National Atlas - Public Domain
The Republican Southern Strategy bore its first fruits in presidential elections, but state races in the South still remained strongly Democratic. The racist, sexist, militarist, and pious pandering that have come to characterize the right-wing today were still ably represented by Southern state Democratic parties well after those states regularly voted Republican in presidential contests. George Wallace, a classic Southern Democratic populist said it best after he lost his first race for governor in Alabama, "I was out-niggered, and I will never be out-niggered again."
But Southern Republicans were working hard to do precisely that. The Republican take-over at the state level began in the late 1980s and 1990s. Southern senate seats and governorships began to fall one by one until the Republicans dominated Southern state governments across the region. The decline of the Texas State Democratic Party was highly visible, but the reversal has been as complete in Georgia, South Carolina, Kentucky, and Mississippi. Louisiana is most likely next.
It’s no accident that the emergence of Southern Republican power at the state level is represented by such people as Trent Lott who famously said, "I want to say this about my state: When Strom Thurmond ran for president, we voted for him. We're proud of it.
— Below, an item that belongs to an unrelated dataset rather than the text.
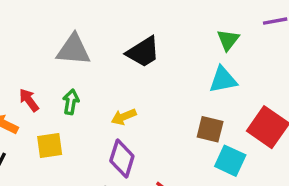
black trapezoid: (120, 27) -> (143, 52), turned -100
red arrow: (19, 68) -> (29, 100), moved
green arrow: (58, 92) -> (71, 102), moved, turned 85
And if the rest of the country had followed our lead, we wouldn't have had all these problems over all these years, either."
It cost him the Senate leadership, but reflected true Southern Republican attitudes in 2002. Thus, Republican are the real inheritors of Southern Democratic segregationism and racism; however, the Southern Democratic parties still have not completely broken from their past. They remain with a foot in both worlds – a backward-looking reactionary one and a forward-looking progressive one.
The task confronting progressive Democrats in the South is daunting. I do not believe that the Democratic Party can succeed in the South as long as it retains the divisions which are a holdover from the days of Dixiecrats and a tacit acceptance of the Republican Southern Strategy. For Southern Democrats to succeed, they must advocate for populist and progressive reforms that are in line with Democrats nationwide – not necessarily identical – but in tandem. For too long Southern Democrats have scuttled Democratic policy in Congress. And the simple fact is that Southern Democrats no longer command a majority of Democratic offices at the national level. The 50-State Strategy is precisely that. In addition to state like Virginia, Tennessee, and North Carolina - it includes states like Colorado, Nevada, and New Mexico.
When people of good will here at DailyKos argue that the Democratic Party needs to look to regions other than the South for control of Congress and for electoral victory in the presidential election in 2008, they are simply acknowledging a political reality. They are not abandoning the South. They are not dissing the South. They are not saying that there are no Democrats in the South. But the position of Southern Democrats within the Democratic Party has fundamentally changed since 1968. That is a simple fact. And no amount of rude hectoring will alter it.